The APA Citation Guide

The APA, or the American Association of Psychologists, is the citation guide most commonly used in disciplines under the social sciences such as Anthropology, Archaeology, History, and Sociology. The title given to the bibliography page using the APA style is “References.” 

There are other examples of citation guides such as the Chicago Manual of Style, the MLA (Modern Language Association), and the Turabian. But for the purposes of this lesson, we will focus on the APA.

Basic format for books

Murray, D. M. (2005). Write to Learn. 8th Edition. Boston, Massachusetts: Thomson Wadsworth

Article in a magazine

Bremmer, I. (2015, June 1). What Does America Stand For? Time, 16-21.

Article in a Newspaper

Calica, A. (2015, June 7). Noy willing to study Cha-cha proposal. The Philippine Star, pp. A-1, A-10.

Article from an online periodical

Weisman, J. (2015, June 12). Obama’s Trade Bills Face Tough Battle Against House Democrats. The New York Times. Retrieved from http://www.nytimes. com/2015/06/13/us/politics/obamas-trade-bills-face-tough-battle-against-house-democrats.html?hp&action=click&pgtype=Homepage&module=first-column-region&region=top-news&WT.nay.top-news& _r=0

Check out Purdue OWL’s website for more APA formatting styles.

Paraphrasing, Summarizing, and Quoting

Paraphrasing, summarizing, and quoting are three useful techniques to avoid committing the act of plagiarism. While you are still borrowing ideas from other sources, by using these three, you are acknowledging that these pieces of information are not yours but merely used as support to your claims in your research paper. 

Paraphrasing is taking one whole paragraph into consideration and rewriting all of it using your own words.
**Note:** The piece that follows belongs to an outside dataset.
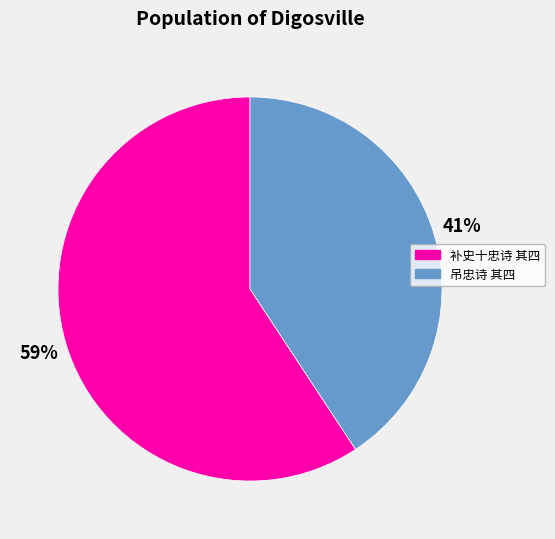

Is there a majority slice in this chart?

Yes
What you can do is to read the source paragraph at least twice. Keep it away from you as you rewrite the same paragraph based on what you can remember. If what you wrote seems to have bouts of plagiarism still, make sure that the nouns are not merely replaced by synonyms. Also, see to it that the length of the entire paragraph is almost—if not—the same as the original.

While paraphrasing entails rewriting an entire paragraph, summarizing, on the other hand, only calls for the gist of your resource material. A summary is a great shorter than the original body of text you are trying to cite. Again, read your resource material at least twice. Keep it away from you when summarizing. A typical student-written paragraph has six sentences. Turning it into a summary would leave you with one to two sentences. 

Last is quoting. It is the acknowledgment of any idea taken from another source by placing selected passages inside quotation marks [“…”], and to provide a bibliographic entry at the end of the paper for every quote used in your text. 

In conclusion, paraphrasing, summarizing, and quoting are three techniques a researcher can use to properly acknowledge his/her sources and to avoid being accused of plagiarism. By using any or all of these three, not only are you holding other experts in high esteem, but also adding credibility to yourself as you are humble enough to pay due respect to those people who have already established acceptable topics you are working on in your research.